BD: For the "Corner Of My Eye" music video, we had help from Hilla Eden. She also helped us with this new live video of "Ghost Run Free" with Paul Millar who recorded the audio and edited the video. We've been lucky to be around a few people who are very good at that sort of thing and very open to collaboration.

PZ: At your live shows, everything sounds heavier and more dialed-up. How has it been translating these very intricate songs with the four-piece band? 

MD: It's been good. With Danny Ayala and Reza Matin in the fold now, we can cover any instrument that needs to be done, so we kind of switch as necessary. And we're also four vocalists, so we're able to kind of fill in the gaps of the orchestrations with background vocals and there's keyboards on stage if need be. I mean the album is sort of orchestral and fleshed out and four people can't really do it the way that it's on the record but it's always a process of adjusting and translating the album to the live set. 

PZ: What have been some of your favorites off the new album to play live? I really enjoy hearing "Ghost Run Free" at your shows. 

MD: That one's very fun to play live. "In My Head" is another one I very much enjoy playing live too. When we play "What Happens To A Heart" live, I play drums, which is fun. I like when we play the singles because it's exciting for us to see the audience react to something that they're more familiar with.

PZ: How do you guys manage to integrate all the different musical influences you tap into while maintaining this coherent style that's very much your own? 

MD: I think it's a natural thing really — you can do an impression of another musician and it would still come out far from perfect unless you're the perfect impressionist. I think that the fact that the albums that we record are all recorded on an analog tape, and there's a sort of arranging style that we have, so it's always going to come out kind of similar to the albums we grew up on or love. You're always going to kind of have the same idea four times or more even if you think that you're having a brand new idea. 

PZ: What has it been personally for you working with some of your musical heroes like Todd Rundgren and Jody Stephens? 

MD: It's been great, especially having the pleasure to work with those guys. They both make us feel totally comfortable and they're such great performers still. You can ask them to do something and they'll be able to do it without very much laboring over it or anything like that — they're both exceptional talents.

PZ: Are there any possibilities of a Twigs record being produced at Ardent Studios in the near-future?

MD: Possibly! They have great chambers. Their echo is some of the best I think. Certainly outside of California.

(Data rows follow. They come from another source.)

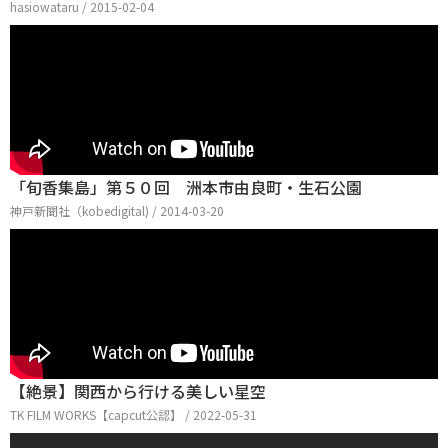
hasiowataru / 2015-02-04
「旬香集島」第５０回 洲本市由良町・生石公園
神戸新聞社（kobedigital) / 2014-03-20
【絶景】関西から行ける美しい星空
TK FILM WORKS【capcut公認】 / 2022-05-31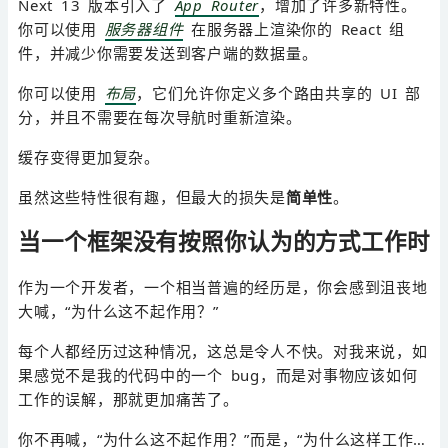
Next 13 版本引入了
App Router
，增加了许多新特性。
你可以使用
服务器组件
在服务器上渲染你的 React 组
件，并减少你需要发送到客户端的数据量。
你可以使用
布局
，它们允许你定义多个路由共享的 UI 部
分，并且不需要在每次导航时重新渲染。
缓存变得更加复杂。
虽然这些特性很有趣，但最大的损失是
简单性
。
当一个框架没有按照你认为的方式工作时
作为一个开发者，一个相当普遍的经历是，你会感到沮丧地
大喊，“为什么这不起作用？”
每个人都经历过这种情况，这总是令人不快。对我来说，如
果感觉不是我的代码中的一个 bug，而是对事物应该如何
工作的误解，那就更加痛苦了。
你不再喊，“为什么这不起作用？”而是，“为什么这样工作…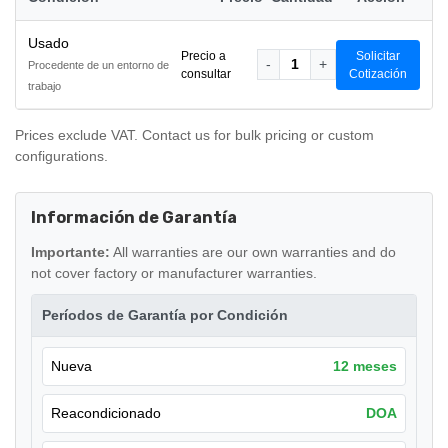
Usado
Precio a
Solicitar
-
1
+
Procedente de un entorno de
consultar
Cotización
trabajo
Prices exclude VAT. Contact us for bulk pricing or custom
configurations.
Información de Garantía
Importante:
All warranties are our own warranties and do
not cover factory or manufacturer warranties.
Períodos de Garantía por Condición
Nueva
12 meses
Reacondicionado
DOA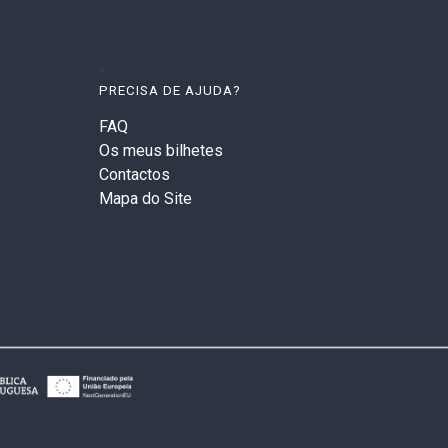
PRECISA DE AJUDA?
FAQ
Os meus bilhetes
Contactos
Mapa do Site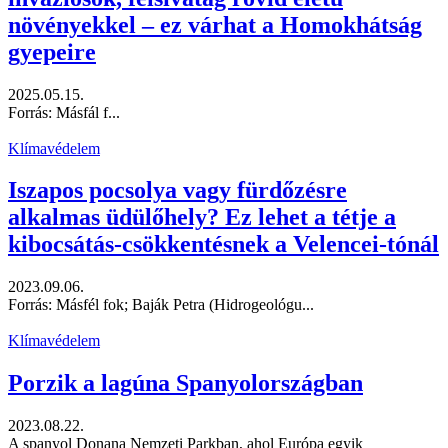
növényekkel – ez várhat a Homokhátság
gyepeire
2025.05.15.
Forrás: Másfál f...
Klímavédelem
Iszapos pocsolya vagy fürdőzésre
alkalmas üdülőhely? Ez lehet a tétje a
kibocsátás-csökkentésnek a Velencei-tónál
2023.09.06.
Forrás: Másfél fok; Baják Petra (Hidrogeológu...
Klímavédelem
Porzik a lagúna Spanyolországban
2023.08.22.
A spanyol Donana Nemzeti Parkban, ahol Európa egyik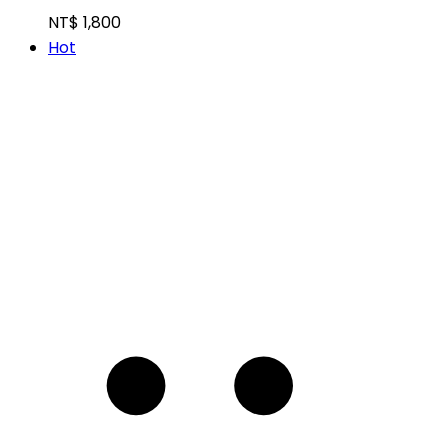
NT$
1,800
Hot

BD: That's definitely something that we'd like to do at some point. We only just recently got our studio space set up in Brooklyn. We're having a good time too not having to watch the clock and things like that. 

PZ: What was it like working with the Uni Boys and supplying keys and backing vocals for their new album, Buy This Now!

BD: It was great. They came in extremely prepared because we had a very limited amount of time to record — I think it was like twelve days or something. So they did all the drum tracks first, all the bass the next day. It was surprising how we were able to get everything recorded that we wanted to in that short amount of time. 

PZ: What has it been like developing a friendship with those guys over the last year?

MD: When we're on the West Coast with those guys, we all turn each other onto new stuff and jam together on songs that we all know. We're starting to sort of get a community here in New York of musicians, where in the past it was mostly childhood friends and family. We're sort of expanding our circle.

PZ: Lastly, has the brotherly dynamic changed over the years or has it remained the same?


BD: We actually get along more than we did when we first started the band. Our musical goals have sort of narrowed and met in the middle of things that we were both passionate about and that happened without any conscious effort. It does reflect on the relationship I think because when you're aligned as far as what you want to do creatively, you do what you have to do to meet those goals and you start to think as a collective a bit more.

Everything Harmony is out now on Captured Tracks.